Air enters a heat exchanger at a rate of 5000 cubic feet per minute at a temperature of 55 °F and pressure of 14.7 psia. The air is heated by hot water flowing in the same exchanger at a rate of 11,200 pounds per hour with a decrease in temperature of 10 °F. At what temperature does the air leave the heat exchanger?

75 °F

Explanation:

Air has a specific heat at constant pressure of:

Cpa = 0.24 BTU / (lbm*F)

The specific heat of water is:

Cpw = 1 BTU / (lbm*F)

The first law of thermodynamics:

Q = L + ΔU

The heat exchanger is running at a steady state, so ΔU = 0. Also does not perform or consume any work L = 0.

Then:

Q = 0.

We split the heat into the heat transferred by the air and the heat trnasferred by the water:

Qa + Qw = 0

Qa = - Qw

The heat exchanged by the air is

Qa = Ga * Cpa * (tfin - ti)

And the heat exchanged by the water is:

Qw = Gw * Cpw * Δt

Replacing:

Ga * Cpa * (tfin - ti) = - Gw * Cpw * Δt

tfin - ti = (-Gw * Cpw * Δt) / (Ga * Cpa)

tfin = (-Gw * Cpw * Δt) / (Ga * Cpa) + ti

The G terms are mass flows, however we have volume flow of air.
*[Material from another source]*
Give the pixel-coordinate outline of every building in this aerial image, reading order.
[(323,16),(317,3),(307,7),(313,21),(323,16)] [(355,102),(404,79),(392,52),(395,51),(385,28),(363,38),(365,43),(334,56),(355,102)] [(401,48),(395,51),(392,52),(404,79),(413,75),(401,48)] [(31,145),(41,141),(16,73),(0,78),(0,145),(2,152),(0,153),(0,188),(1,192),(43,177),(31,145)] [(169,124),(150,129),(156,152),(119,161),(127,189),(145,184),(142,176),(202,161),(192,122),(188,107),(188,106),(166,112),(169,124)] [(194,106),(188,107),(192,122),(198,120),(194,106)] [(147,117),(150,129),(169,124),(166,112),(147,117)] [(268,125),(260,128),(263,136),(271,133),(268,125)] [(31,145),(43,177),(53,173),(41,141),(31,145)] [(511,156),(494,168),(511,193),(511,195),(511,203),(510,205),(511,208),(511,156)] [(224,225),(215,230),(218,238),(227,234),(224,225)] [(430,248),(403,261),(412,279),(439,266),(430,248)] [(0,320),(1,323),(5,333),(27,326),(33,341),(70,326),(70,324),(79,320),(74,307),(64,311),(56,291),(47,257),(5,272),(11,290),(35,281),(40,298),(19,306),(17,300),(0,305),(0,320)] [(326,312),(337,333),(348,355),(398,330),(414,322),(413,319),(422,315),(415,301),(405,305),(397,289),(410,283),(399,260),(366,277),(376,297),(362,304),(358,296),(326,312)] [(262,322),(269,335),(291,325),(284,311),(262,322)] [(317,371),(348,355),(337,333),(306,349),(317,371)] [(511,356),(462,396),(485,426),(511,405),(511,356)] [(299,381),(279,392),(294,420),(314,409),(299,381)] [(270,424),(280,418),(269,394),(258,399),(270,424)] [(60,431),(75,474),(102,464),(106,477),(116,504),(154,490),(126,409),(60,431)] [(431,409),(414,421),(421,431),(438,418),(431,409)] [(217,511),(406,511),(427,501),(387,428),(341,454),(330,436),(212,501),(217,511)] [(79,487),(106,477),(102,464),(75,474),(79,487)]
With the gas state equation we calculate the mass:

p * V = m * R * T

m = (p * V) / (R * T)

55 °F = 515 °R

The gas constant for air is R = 53.35 (ft*lb) / (lbm * °R)

14.7 psi = 2117 lb/ft^2

m = (2117 * 5000) / (53.35 * 515) = 385 lbm

The mass flow is that much amount per minute

The mass flow of water is

11200 lbm/h = 186.7 lbm/min

Then:

tfin = (-186.7 * 1 * (-10)) / (385 * 0.24) + 55 = 75 °F